MongoDB - Using $FIRST with Aggregation

Lets assume that MongoDB is being used as a data store for an e-commerce application (similar to Amazon.com) on which users can shop for and buy the items they desire.

All the users purchases are stored in a collection named 'purchase_history'. Each document in the collection will be structured as below



{
	"_id": ObjectId("581006910d96be013c3ee72d"),
	"itemId": "1112-3333-4442-1111",
	"userId": "353236",
	"category": "sports",
	"purchaseDate": ISODate("2016-10-26T01:27:45.195Z"),
	"purchasePrice": 32.3,
	"currency": "DOLLARS"
}

The site also has a section on the page which displays the recent 5 categories associated with the products the users shopped.
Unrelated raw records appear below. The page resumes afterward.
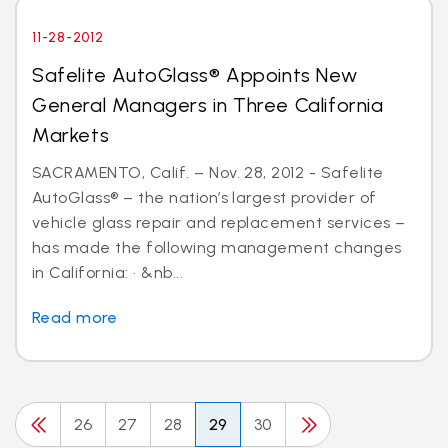
11-28-2012
Safelite AutoGlass® Appoints New
General Managers in Three California
Markets
SACRAMENTO, Calif. – Nov. 28, 2012 - Safelite
AutoGlass® – the nation’s largest provider of
vehicle glass repair and replacement services –
has made the following management changes
in California: · &nb...
Read more
26
27
28
29
30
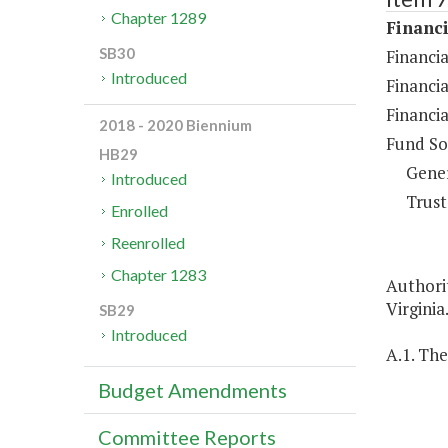
Chapter 1289
Financi
SB30
Financia
Introduced
Financia
Financia
2018 - 2020 Biennium
Fund So
HB29
Gene
Introduced
Trust
Enrolled
Reenrolled
Chapter 1283
Authorit
Virginia
SB29
Introduced
A.1. The
Budget Amendments
Committee Reports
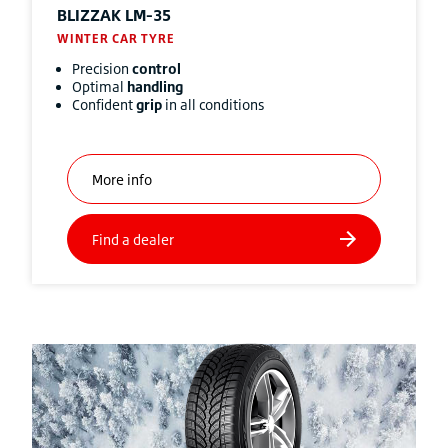
BLIZZAK
LM-35
WINTER CAR TYRE
Precision
control
Optimal
handling
Confident
grip
in all conditions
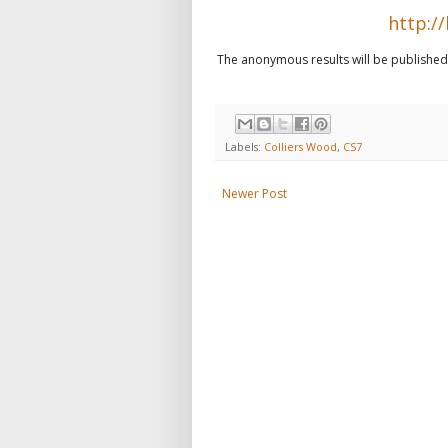
http://
The anonymous results will be published l
Labels:
Colliers Wood
,
CS7
Newer Post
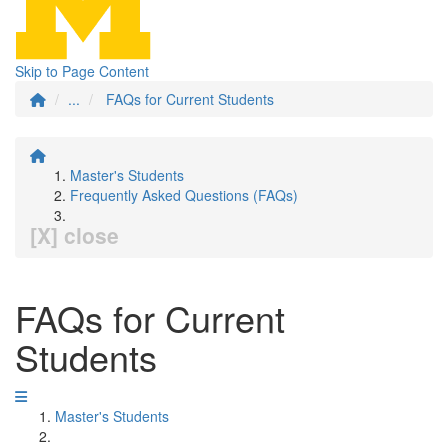
Skip to Page Content
...
FAQs for Current Students
Master's Students
Frequently Asked Questions (FAQs)
[X] close
FAQs for Current
Students
Master's Students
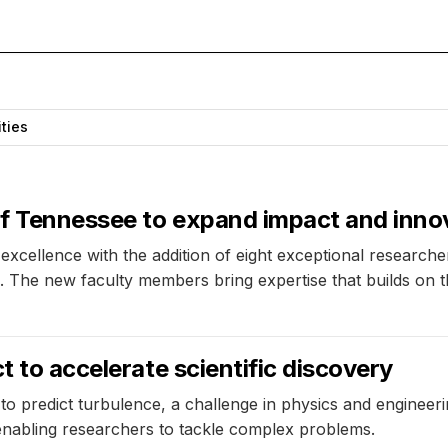
ities
 of Tennessee to expand impact and inno
xcellence with the addition of eight exceptional researchers,
The new faculty members bring expertise that builds on the u
t to accelerate scientific discovery
to predict turbulence, a challenge in physics and engineeri
 enabling researchers to tackle complex problems.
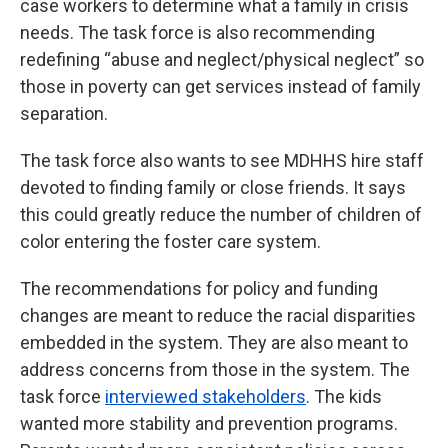
case workers to determine what a family in crisis
needs. The task force is also recommending
redefining “abuse and neglect/physical neglect” so
those in poverty can get services instead of family
separation.
The task force also wants to see MDHHS hire staff
devoted to finding family or close friends. It says
this could greatly reduce the number of children of
color entering the foster care system.
The recommendations for policy and funding
changes are meant to reduce the racial disparities
embedded in the system. They are also meant to
address concerns from those in the system. The
task force
interviewed stakeholders
. The kids
wanted more stability and prevention programs.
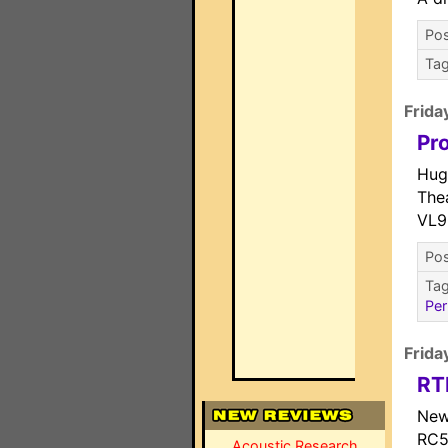
Pos
Ta
Frida
Pr
Hug
The
VL9
Pos
Ta
Per
Frida
RT
New
RC5
Acoustic Research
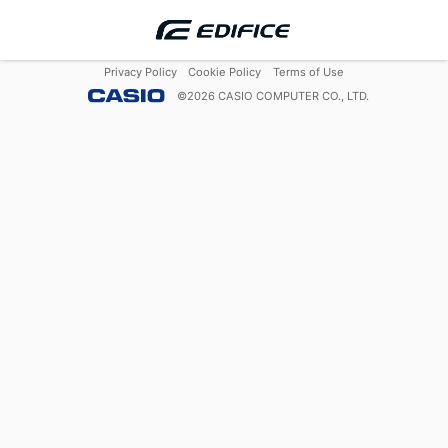
Privacy Policy
Cookie Policy
Terms of Use
©
2026
CASIO COMPUTER CO., LTD.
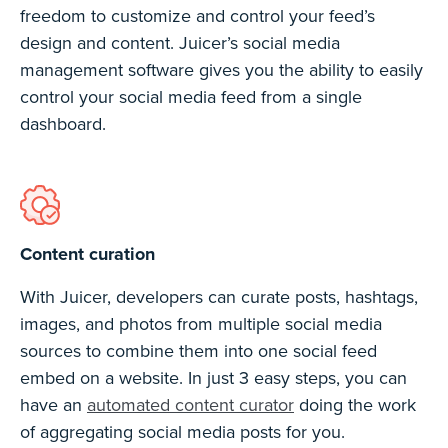
freedom to customize and control your feed’s
design and content. Juicer’s social media
management software gives you the ability to easily
control your social media feed from a single
dashboard.
Content curation
With Juicer, developers can curate posts, hashtags,
images, and photos from multiple social media
sources to combine them into one social feed
embed on a website. In just 3 easy steps, you can
have an
automated content curator
doing the work
of aggregating social media posts for you.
For example if the user purchased 10 items of different categories in the following order: sports kitchen sports furniture sports sports clothing jewelry sports shoes The "Recent 5 categories" section with show the following data sports kitchen furniture clothing  jewelry

Sample Wireframe for MongoDB use case

Logically thinking, we can achieve the above result if we do the following steps : 1. Sort the data in the 'purchase_history' by 'purchaseDate' descending order so that the most recent purchase is at the top. 2. Filter distinct values for the 'categories' in the sorted result of step #1. 3. Extract the top 5 values. The above can be achieved through Mongo query using Aggregation framework combined with Group and $FIRST.


 
 db.purchase_history.aggregate([{
   $match:{userId:"353236"}},
   {$sort : { "purchaseDate" : -1}} , {$group:{_id:"$category" , 'purchaseDate': {$first: '$purchaseDate'}}},{$sort : { purchaseDate : -1} }]); 
                     
 
 
 Explanation of what the above query does :
 
 1. Find all records associated with the userId.
 2. Sort by purchaseDate descending order.
 3. Group by category and project 'purchaseDate' as the first record in each group. The first record in this case will be the record with the latest "purchaseDate' for each category.
 4. Resort again by the projected purchaseDate because the 'group' operation does not maintain any previous ordering.